Seu mestre, Alucard, também morreu. Mas esta morte foi diferente. Sabem que são eternos, e por isso espera por seu retorno. As noites badalam e sempre há trabalho a fazer. Sabe que não pode permanecer onde está. Os seres que no mundo habitam precisam dela para viver. Ou morrer.
Mas nesta noite, sente que algo a acompanha. Uma presença etérea. Levanta a tampa que a separa do mundo exterior e abre seus olhos. Combinam com as cortinas que escolheram para seu aposento. Há muito não se sente em casa, e nem mesmo sabe quem as escolheu. São bonitas, e por enquanto, isso basta. Move seu corpo em direção a elas, abrindo-as com suavidade. Percorre a vista com seus sentidos, procurando. Fixa-se na lua, que a sorri de dentes largos.

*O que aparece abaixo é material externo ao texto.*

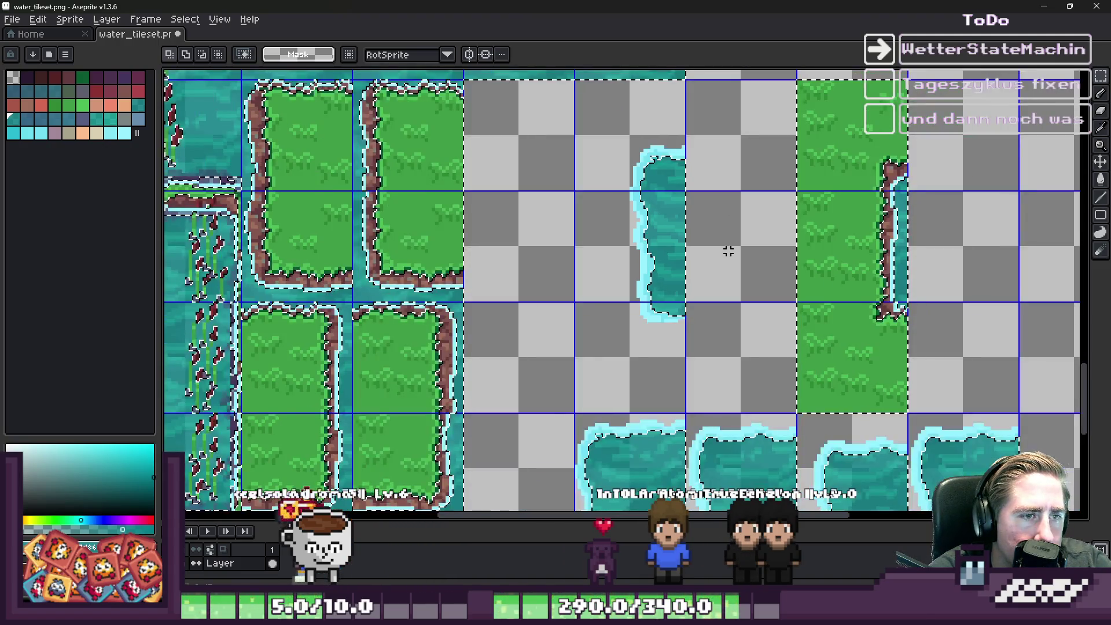
Step: Erase the teal interior of the narrow water strip with the Eraser
key(v)
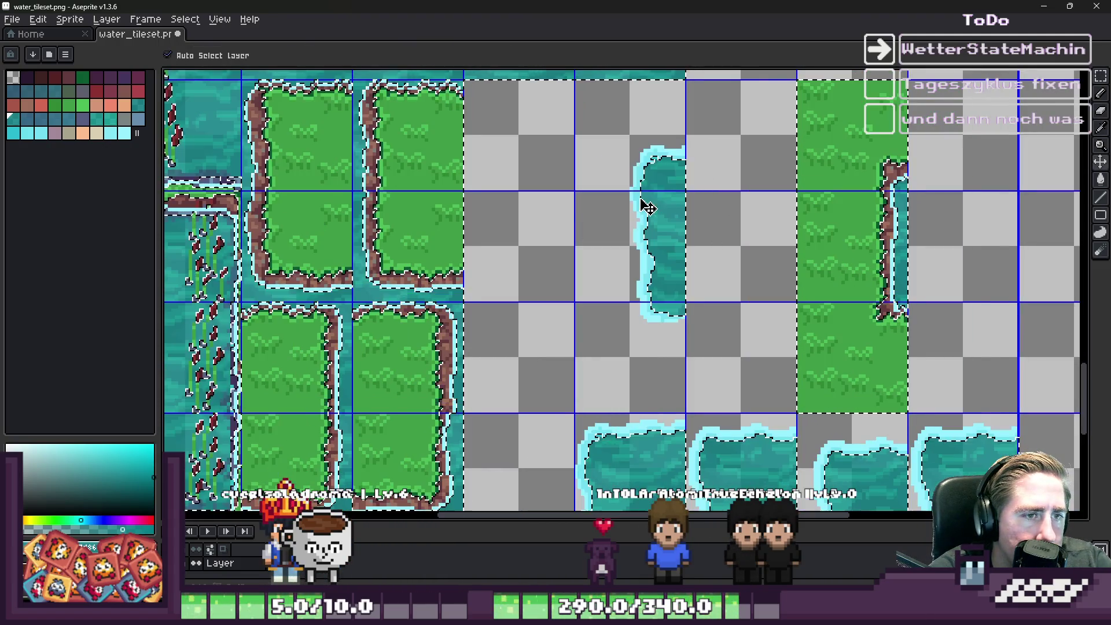
key(e)
mouse_move(668, 263)
mouse_down()
mouse_move(704, 179)
mouse_move(669, 249)
mouse_up()
key(ctrl+d)
scroll(620, 353, down, 4)
scroll(620, 353, up, 4)
Step: Erase the remaining teal water inside the strip and the lower puddle tiles
key(ctrl+shift+d)
key(e)
scroll(675, 149, up, 1)
mouse_move(675, 148)
mouse_down()
mouse_move(650, 154)
mouse_move(590, 307)
mouse_up()
scroll(591, 306, down, 1)
mouse_move(588, 255)
mouse_down()
mouse_move(682, 219)
mouse_move(852, 222)
mouse_move(843, 198)
mouse_move(724, 248)
mouse_move(737, 372)
mouse_move(731, 340)
mouse_up()
key(ctrl+d)
scroll(731, 341, down, 1)
scroll(588, 193, up, 2)
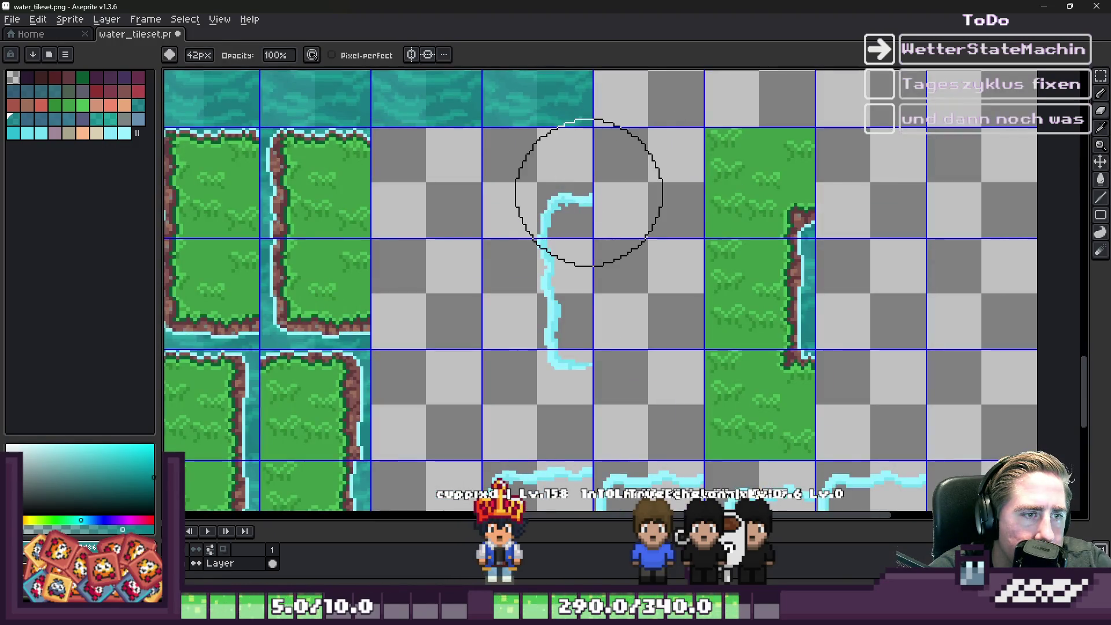
Step: Marquee-select the cyan outline strip and drag it about 65 px right
key(m)
scroll(529, 194, up, 2)
scroll(544, 246, down, 1)
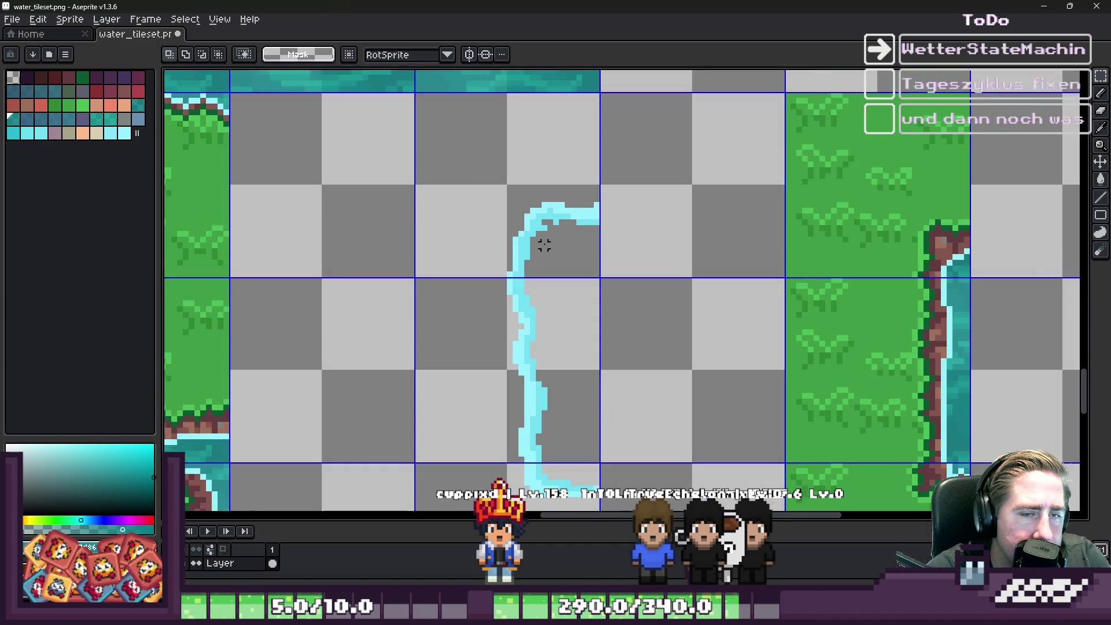
scroll(567, 222, down, 1)
scroll(501, 252, down, 1)
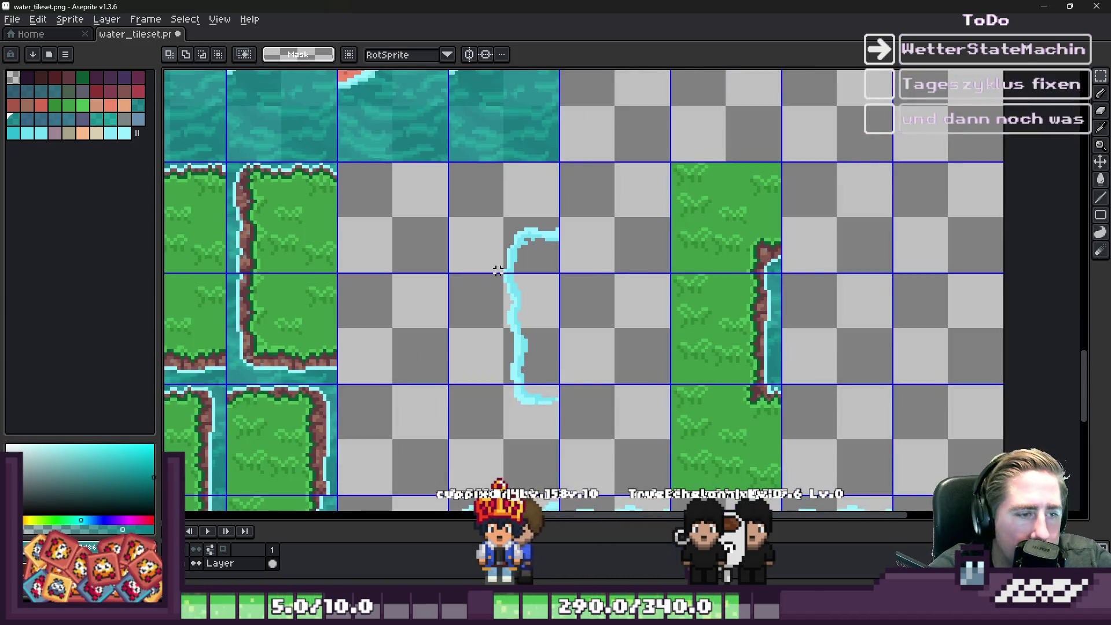
scroll(494, 397, up, 2)
scroll(581, 269, down, 1)
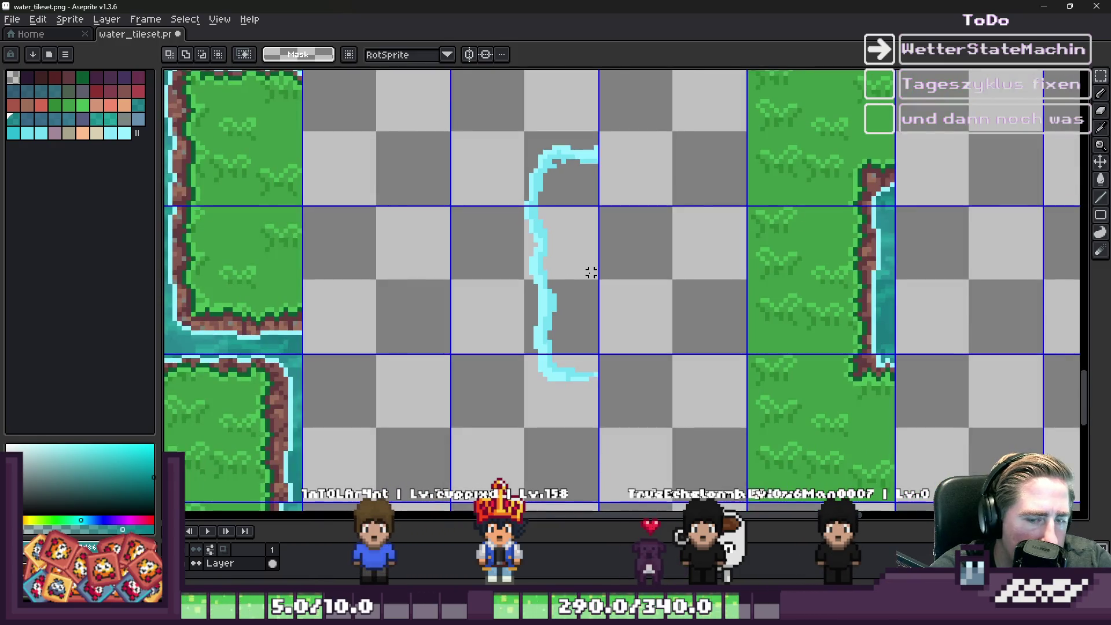
drag(535, 279, 649, 446)
mouse_move(575, 285)
mouse_down()
mouse_move(614, 288)
mouse_move(605, 283)
mouse_up()
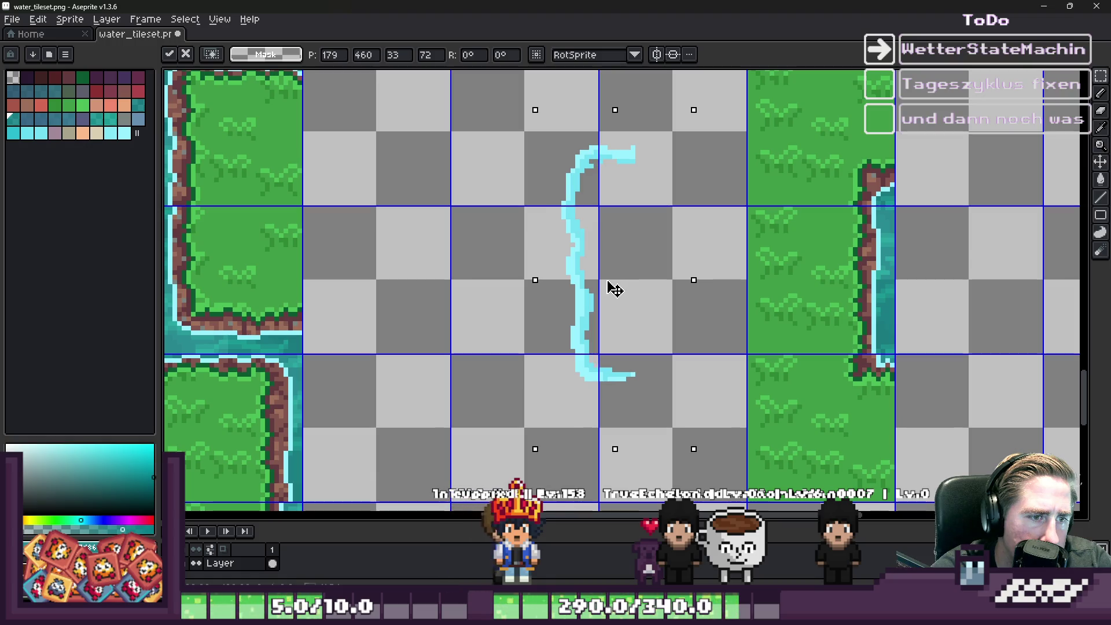
scroll(612, 290, down, 5)
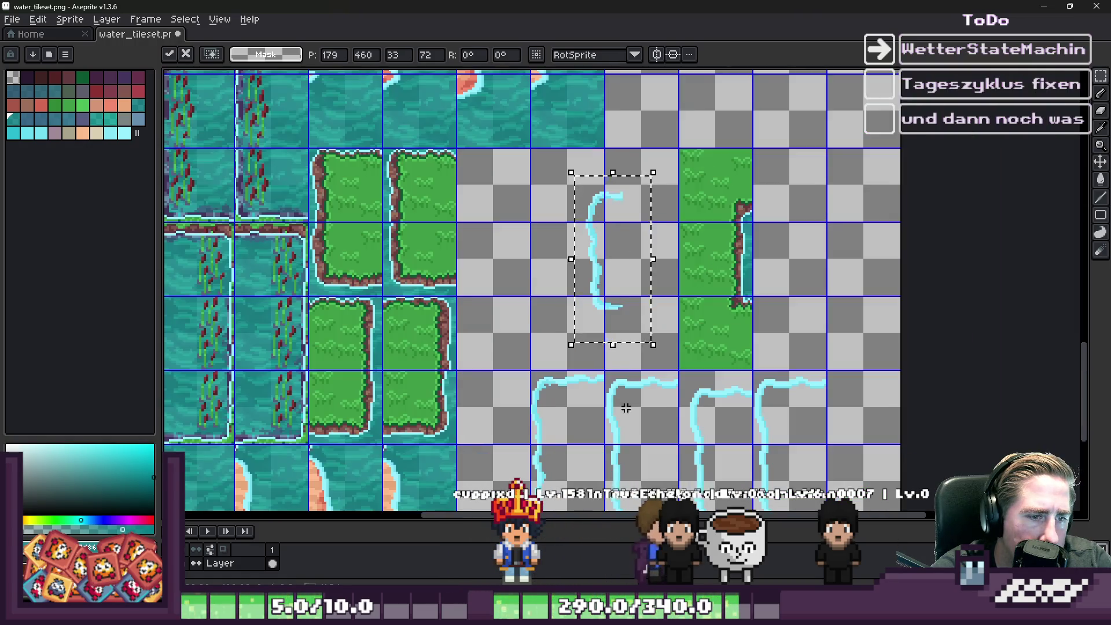
scroll(631, 483, up, 4)
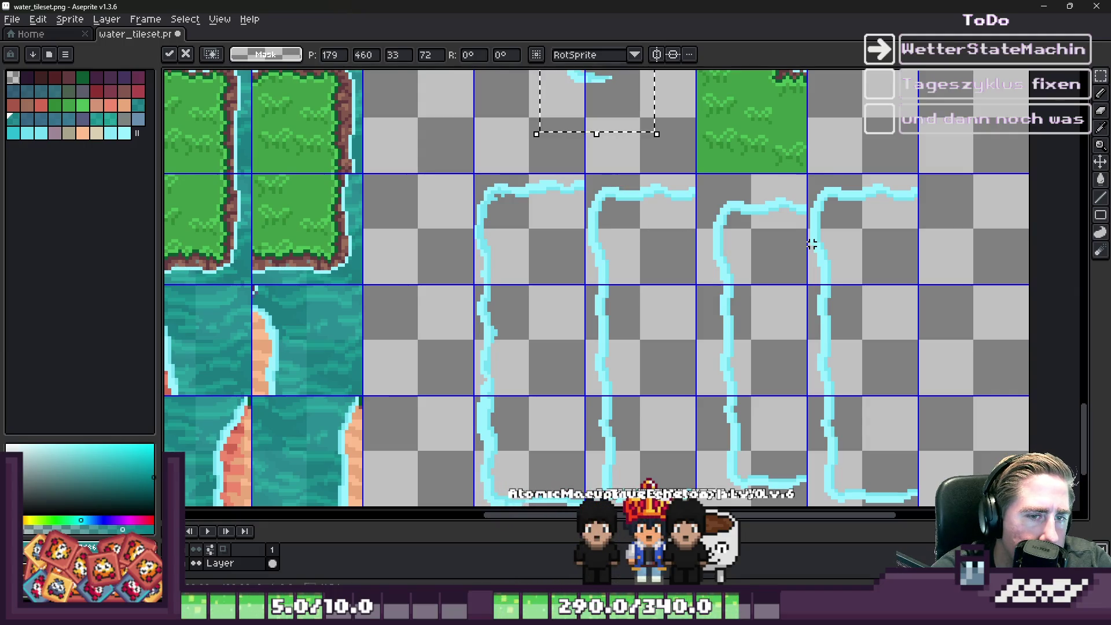
scroll(812, 245, down, 5)
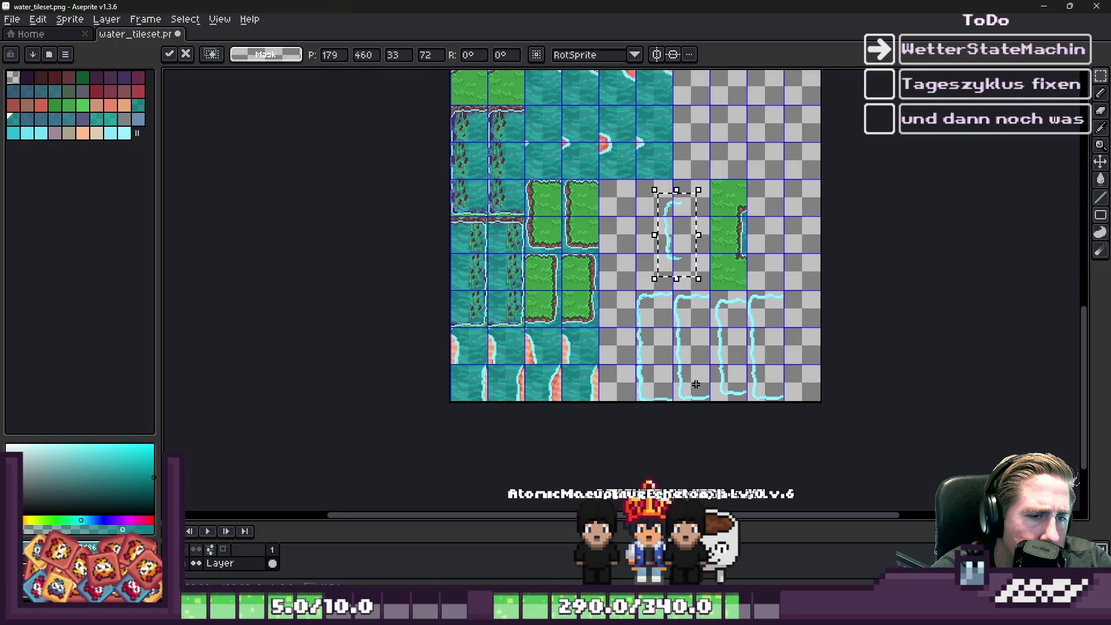
scroll(696, 384, down, 4)
scroll(636, 123, up, 6)
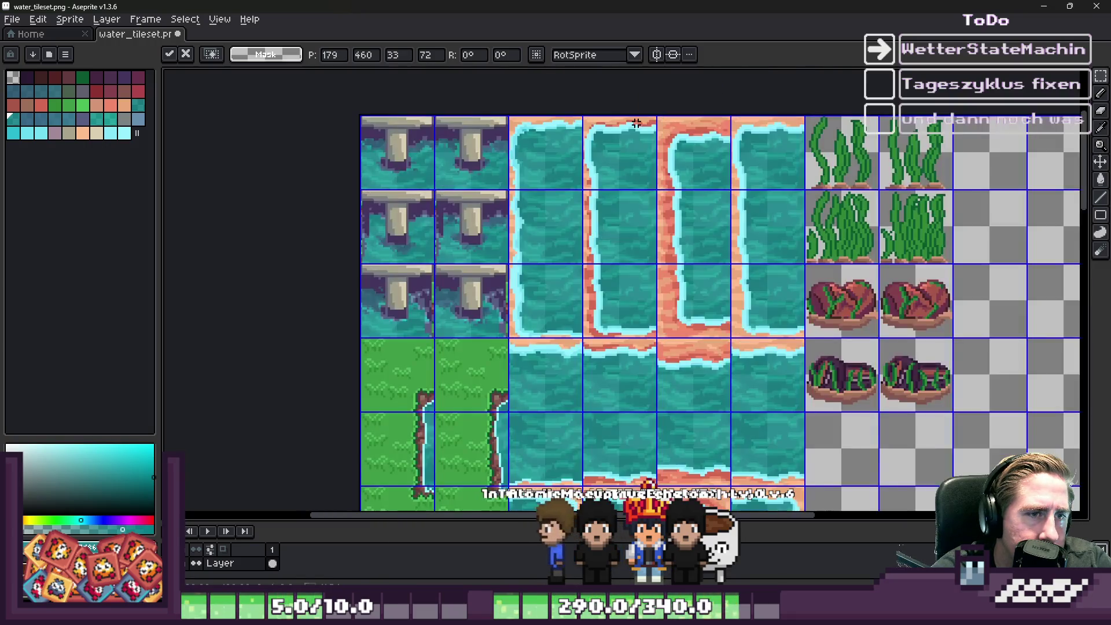
scroll(636, 123, up, 2)
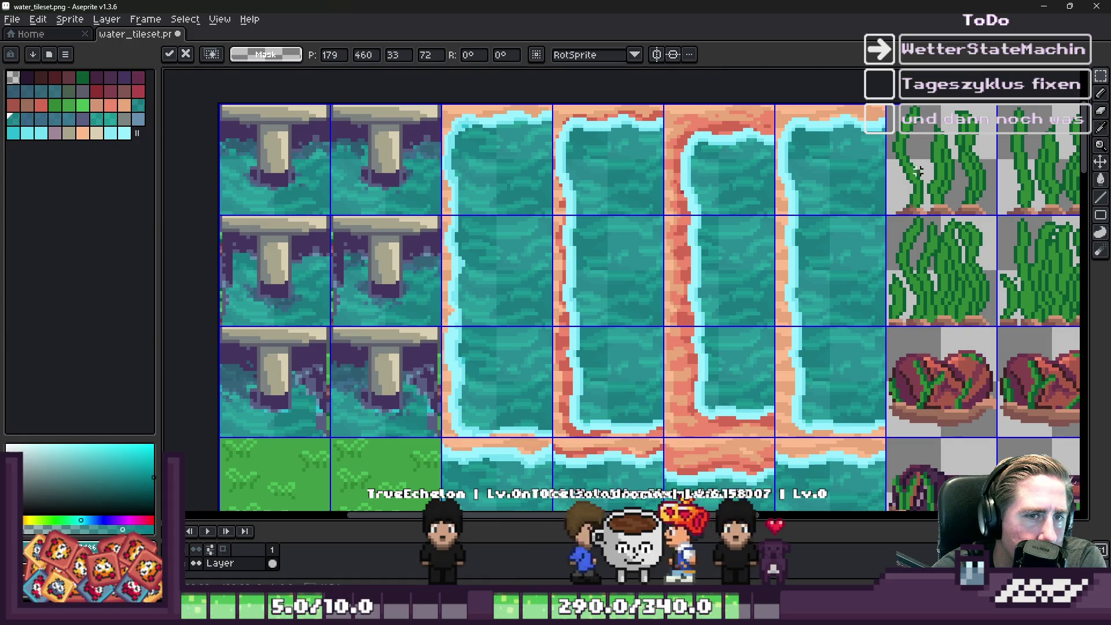
scroll(668, 198, down, 5)
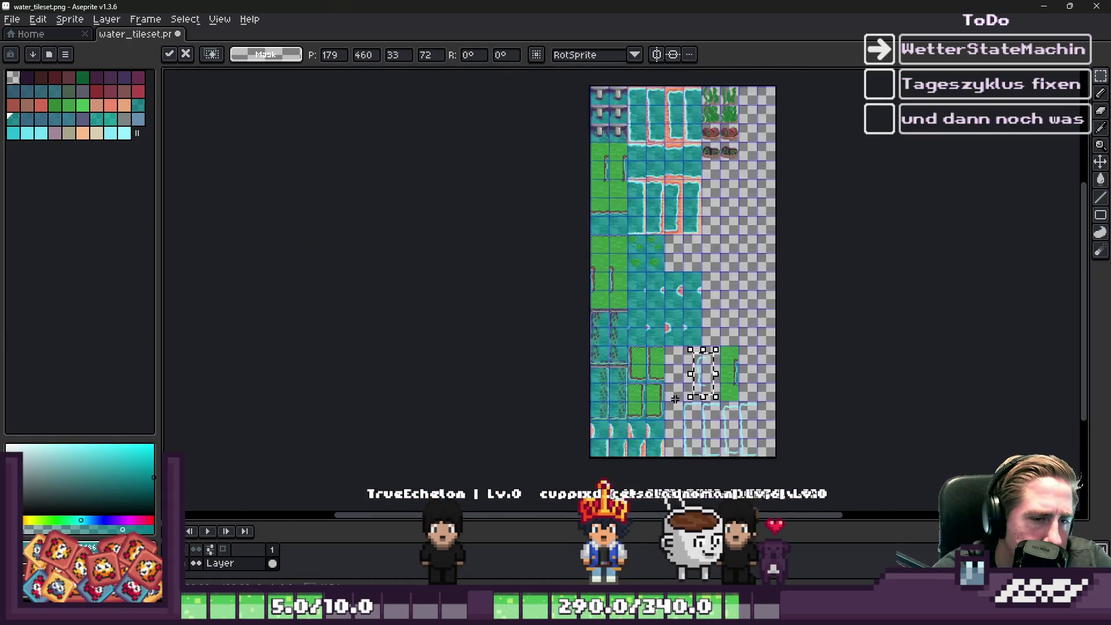
Step: Nudge the cyan outline stroke slightly left and drop the selection
scroll(712, 352, up, 5)
scroll(743, 312, down, 1)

Ouve no aposento principal o chamado de Sir Integra Fairbrook, e em instantes encontra-se de frente a sua porta. Bate uma vez e espera. Integra ainda está acostumada que as respostas cheguem antes de suas perguntas. Seras é diferente. Ainda possui algumas delicadezas. Entra e posta-se ao lado de sua chefe. De uniforme, se diz pronta para o chamado. Dessa vez, é Integra quem demora. Passa as mãos pelos enormes cabelos prata e deixa-os escorrer para o lado, refazendo uma mecha que cobre parte de seu rosto. Quando se move, seus óculos refletem uma luz que finca nos olhos de quem a observa.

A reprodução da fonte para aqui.